Igor Dalbone/Folhapress
Ai Weiwei, que veio a SP lançar 'Human Flow', em debate promovido pela Mostra e pela Folha
Ai Weiwei, que veio a SP lançar 'Human Flow', em debate promovido pela Mostra e pela Folha

A decisão do cineasta e artista chinês Ai Weiwei de aparecer como um personagem em seu documentário sobre a crise de refugiados tinha um objetivo claro.

Segundo ele, a produção, além de uma jornada pessoal, foi uma maneira de dizer para um público mais amplo que, para compreender aquilo por que os refugiados estão passando, não adianta apenas acompanhar o noticiário.

"Talvez essa seja a grande mensagem do filme, que, para entender o que está acontecendo, é preciso participar de forma mais ativa desse processo", afirmou Weiwei.

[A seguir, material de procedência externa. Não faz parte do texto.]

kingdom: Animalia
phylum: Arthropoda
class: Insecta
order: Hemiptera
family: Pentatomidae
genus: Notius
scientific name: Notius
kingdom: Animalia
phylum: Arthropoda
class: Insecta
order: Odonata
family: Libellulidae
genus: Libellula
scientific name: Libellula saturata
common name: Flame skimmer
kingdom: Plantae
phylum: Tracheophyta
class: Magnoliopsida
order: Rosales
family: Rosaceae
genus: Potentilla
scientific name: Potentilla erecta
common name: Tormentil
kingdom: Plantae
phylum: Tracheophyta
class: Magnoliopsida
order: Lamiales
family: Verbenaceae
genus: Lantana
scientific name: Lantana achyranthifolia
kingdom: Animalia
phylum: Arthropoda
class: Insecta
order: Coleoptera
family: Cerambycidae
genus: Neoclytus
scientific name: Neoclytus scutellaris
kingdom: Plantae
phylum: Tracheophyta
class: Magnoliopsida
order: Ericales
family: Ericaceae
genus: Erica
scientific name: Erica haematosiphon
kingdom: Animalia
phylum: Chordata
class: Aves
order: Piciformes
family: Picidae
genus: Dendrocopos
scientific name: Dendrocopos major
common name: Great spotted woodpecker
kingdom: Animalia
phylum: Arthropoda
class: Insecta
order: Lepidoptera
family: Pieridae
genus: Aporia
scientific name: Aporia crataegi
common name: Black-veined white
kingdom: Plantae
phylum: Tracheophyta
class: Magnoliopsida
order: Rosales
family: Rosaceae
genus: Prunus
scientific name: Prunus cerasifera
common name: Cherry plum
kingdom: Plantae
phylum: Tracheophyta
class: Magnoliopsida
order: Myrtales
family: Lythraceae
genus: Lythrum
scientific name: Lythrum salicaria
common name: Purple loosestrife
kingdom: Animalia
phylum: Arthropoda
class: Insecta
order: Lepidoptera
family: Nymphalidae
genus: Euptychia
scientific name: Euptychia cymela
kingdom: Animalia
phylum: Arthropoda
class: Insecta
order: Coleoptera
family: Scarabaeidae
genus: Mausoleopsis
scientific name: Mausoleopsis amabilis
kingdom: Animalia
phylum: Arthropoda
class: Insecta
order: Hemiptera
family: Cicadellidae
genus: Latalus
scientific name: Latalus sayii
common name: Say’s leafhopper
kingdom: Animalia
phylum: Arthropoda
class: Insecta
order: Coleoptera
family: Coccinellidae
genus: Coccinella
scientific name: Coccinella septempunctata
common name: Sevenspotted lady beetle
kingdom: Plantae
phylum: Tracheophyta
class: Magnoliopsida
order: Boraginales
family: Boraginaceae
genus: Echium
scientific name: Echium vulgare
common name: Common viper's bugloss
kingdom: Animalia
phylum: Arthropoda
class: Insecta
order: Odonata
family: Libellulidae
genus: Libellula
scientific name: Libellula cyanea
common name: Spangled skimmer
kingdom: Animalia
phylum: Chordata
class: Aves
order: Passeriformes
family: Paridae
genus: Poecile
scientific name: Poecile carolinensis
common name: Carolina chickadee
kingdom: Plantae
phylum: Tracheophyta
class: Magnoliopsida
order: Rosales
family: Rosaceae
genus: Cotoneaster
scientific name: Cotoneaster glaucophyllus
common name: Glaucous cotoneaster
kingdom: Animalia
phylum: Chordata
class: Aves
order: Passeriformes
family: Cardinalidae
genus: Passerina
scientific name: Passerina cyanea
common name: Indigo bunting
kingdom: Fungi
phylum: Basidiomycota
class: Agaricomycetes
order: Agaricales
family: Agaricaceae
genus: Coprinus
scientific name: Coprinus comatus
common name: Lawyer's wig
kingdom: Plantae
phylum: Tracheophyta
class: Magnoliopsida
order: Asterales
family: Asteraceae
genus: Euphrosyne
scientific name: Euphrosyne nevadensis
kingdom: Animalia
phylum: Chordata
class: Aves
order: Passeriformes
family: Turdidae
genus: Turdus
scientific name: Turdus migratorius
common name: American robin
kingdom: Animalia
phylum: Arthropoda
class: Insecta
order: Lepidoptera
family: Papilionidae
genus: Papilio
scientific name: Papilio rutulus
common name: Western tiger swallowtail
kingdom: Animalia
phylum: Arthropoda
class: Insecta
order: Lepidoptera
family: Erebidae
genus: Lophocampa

O artista falou nesta quinta-feira (19) em debate promovido pela Folha após a exibição de seu filme "Human Flow - Não Existe Lar Se Não Há Para Onde Ir" na 41ª Mostra Internacional de Cinema de São Paulo. Também participaram da conversa o curador Marcello Dantas e o repórter especial da Folha Mario Cesar Carvalho.

Weiwei contou que uma das principais motivações para fazer o filme foi o fato de ter passado a infância e adolescência em um campo de exilados na Ásia, após a prisão de seu pai, o poeta Ai Qing, pelo governo chinês.

"No período, tive um entendimento profundo de quem são essas pessoas colocadas em condições extremamente difíceis, procurando um lugar seguro e sem saber se haverá um futuro para seus filhos", disse.

As filmagens começaram depois que Weiwei conseguiu um trabalho como professor em Berlim, em 2015. Na Alemanha, que recebeu mais de um milhão de refugiados desde o início da crise, ele entrou em um contato mais próximo com pessoas que haviam se mudado para fugir da guerra e das condições precárias de vida em seus países de origem.

De lá, ele seguiu para a ilha de Lesbos, na Grécia, onde pôde acompanhar a chegada por barco de alguns dos grupos de refugiados. Para filmar seu projeto, viajou ainda a lugares como Turquia, Líbano, Paquistão, Myanmar, Faixa de Gaza, entre outros –o filme mostra acontecimentos em um total de 23 países.

Divulgação
Cena de 'Human Flow - Não Existe Lar Se Não Há Para Onde Ir', de Ai Weiwei
Cena de 'Human Flow - Não Existe Lar Se Não Há Para Onde Ir', de Ai Weiwei

Segundo Dantas, que organiza uma exposição com Weiwei no Brasil, o principal mérito do longa é "não buscar um único culpado" para a situação e aceitar que o acúmulo de problemas, como mudanças do clima, desastres naturais e a conjuntura política e econômica no mundo, têm papel importante no rumo dos acontecimentos.

O curador disse que é necessário ter maior empatia pelos refugiados e que há hipocrisia na atitude de alguns de condenar as imigrações, já que o ato de se deslocar em busca de melhores condições de vida é intrínseco à história da humanidade.

"Os refugiados somos todos nós, porque nossos ancestrais também tiveram que se locomover de um lugar para outro para sobreviver", afirmou.

Ele também questionou o cineasta sobre o fato de o filme não mostrar fluxos de migração nacionais. Segundo Dantas, estes teriam, dentro de países como Brasil e China, consequências semelhantes às da crise de refugiados, como tensões raciais, religiosas e sociais.

Weiwei disse que a maior dificuldade para que esse aspecto fosse mostrado seria produzir o filme na China, onde não conseguiria recursos financeiros nem apoio para as filmagens necessárias.

O artista, no entanto, concordou com a visão de Dantas e lembrou que parte dos mais de 100 milhões de chineses que migraram do campo para a cidade nos últimos anos vive hoje em condições de trabalho próximas às da escravidão.

O cineasta disse hoje enxergar um futuro ainda mais difícil para os refugiados, com a recente ascensão de movimentos ultraconservadores pelo mundo e a redução do número de pessoas acolhidas na Europa e Estados Unidos.

"É uma política muito ruim, que na prática representa a falta de um futuro para essas pessoas e uma redução das possibilidades para que vivam uma vida mais digna."

O evento também registrou protestos de espectadores contra a Folha. Participantes gritaram "fora, Folha" e "Folha golpista" durante as falas do jornalista Mario Cesar Carvalho no início do debate.